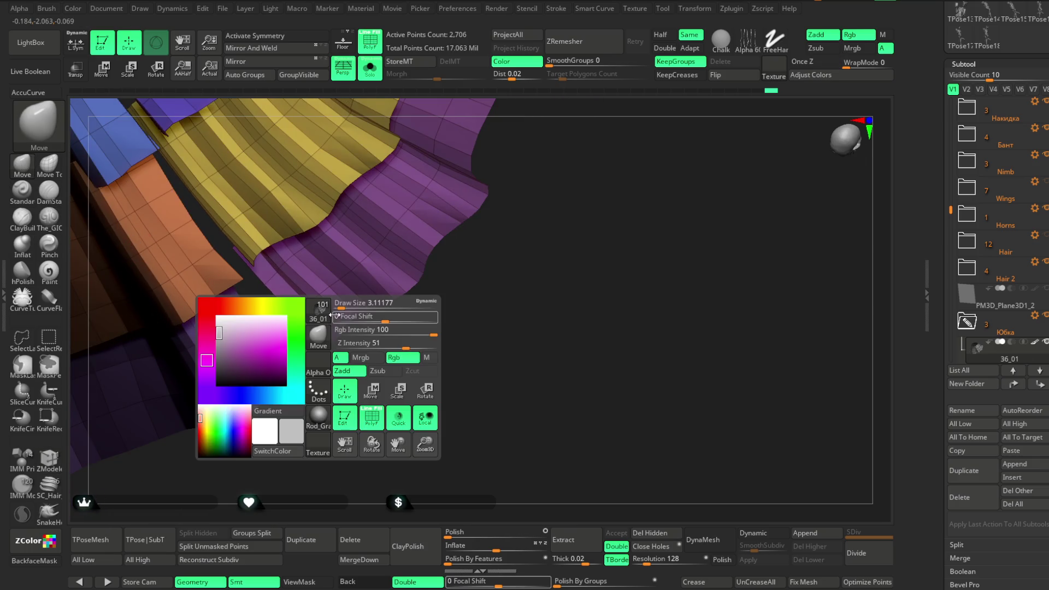
left_click_drag(336, 339, 345, 357)
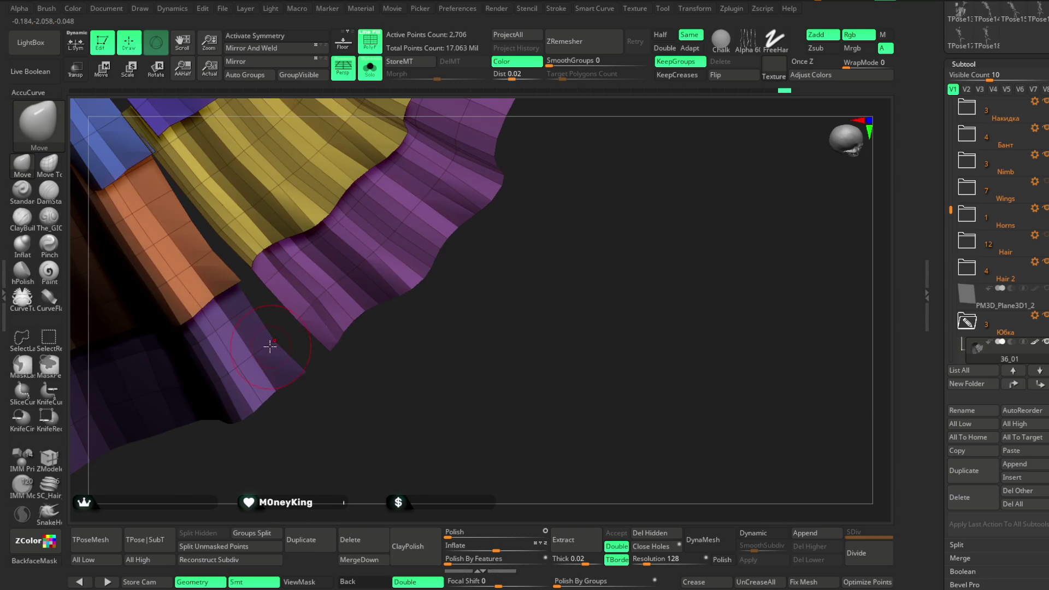
left_click_drag(306, 377, 274, 323)
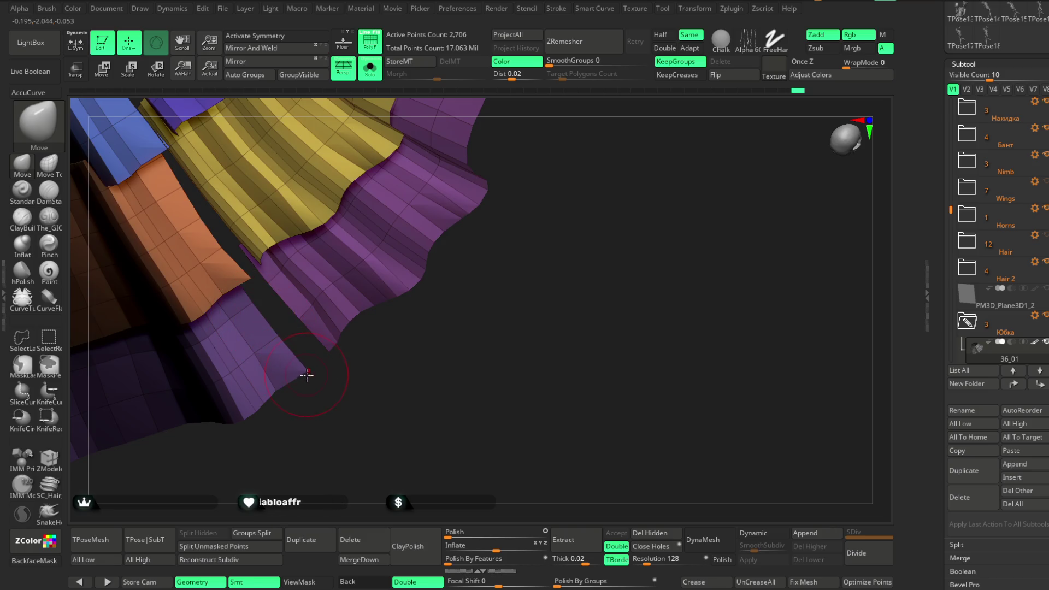
left_click_drag(287, 383, 274, 391)
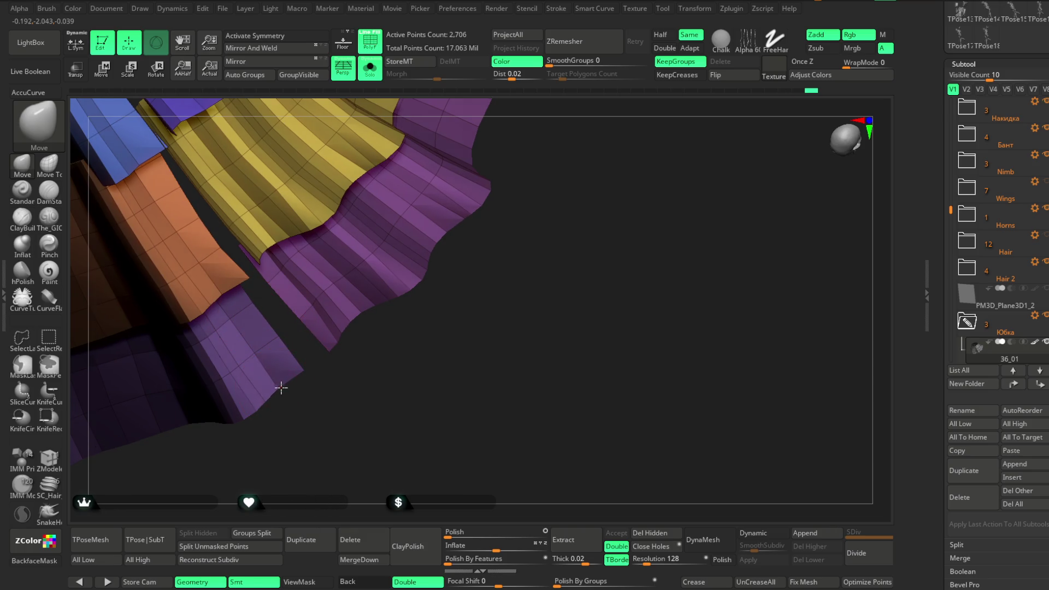
mouse_move(320, 353)
left_mouse_down()
mouse_move(316, 361)
mouse_move(377, 368)
left_mouse_up()
key("space")
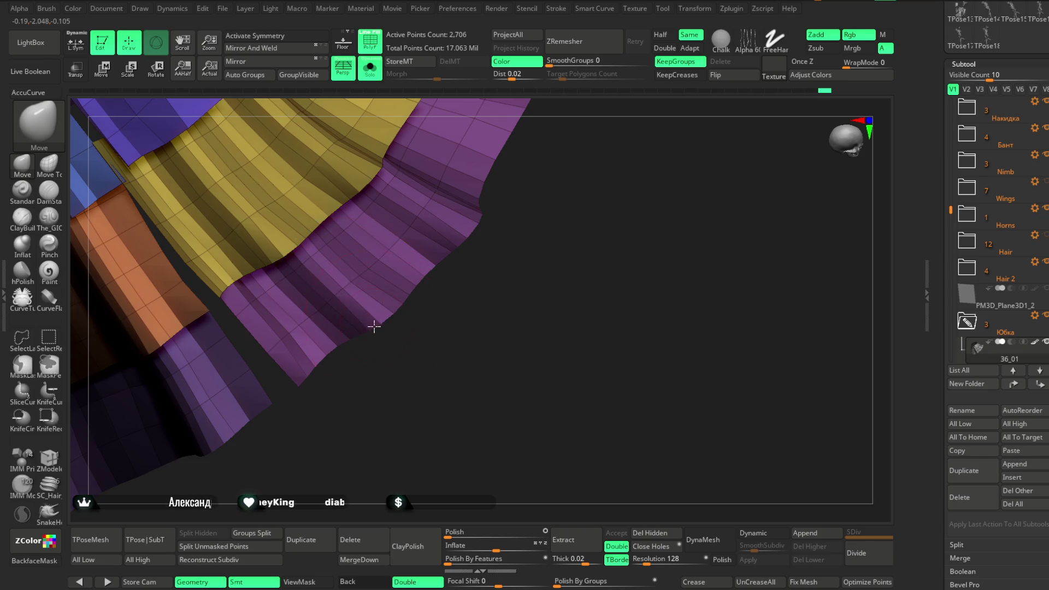
mouse_move(377, 336)
left_mouse_down()
mouse_move(453, 255)
mouse_move(376, 251)
left_mouse_up()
***
Problem description> Write out the records above in full and exactly, with no pictures.

Answer box>
left_click_drag(336, 339, 345, 357)
left_click_drag(306, 377, 274, 323)
left_click_drag(287, 383, 274, 391)
mouse_move(320, 353)
left_mouse_down()
mouse_move(316, 361)
mouse_move(377, 368)
left_mouse_up()
key("space")
mouse_move(377, 336)
left_mouse_down()
mouse_move(453, 255)
mouse_move(376, 251)
left_mouse_up()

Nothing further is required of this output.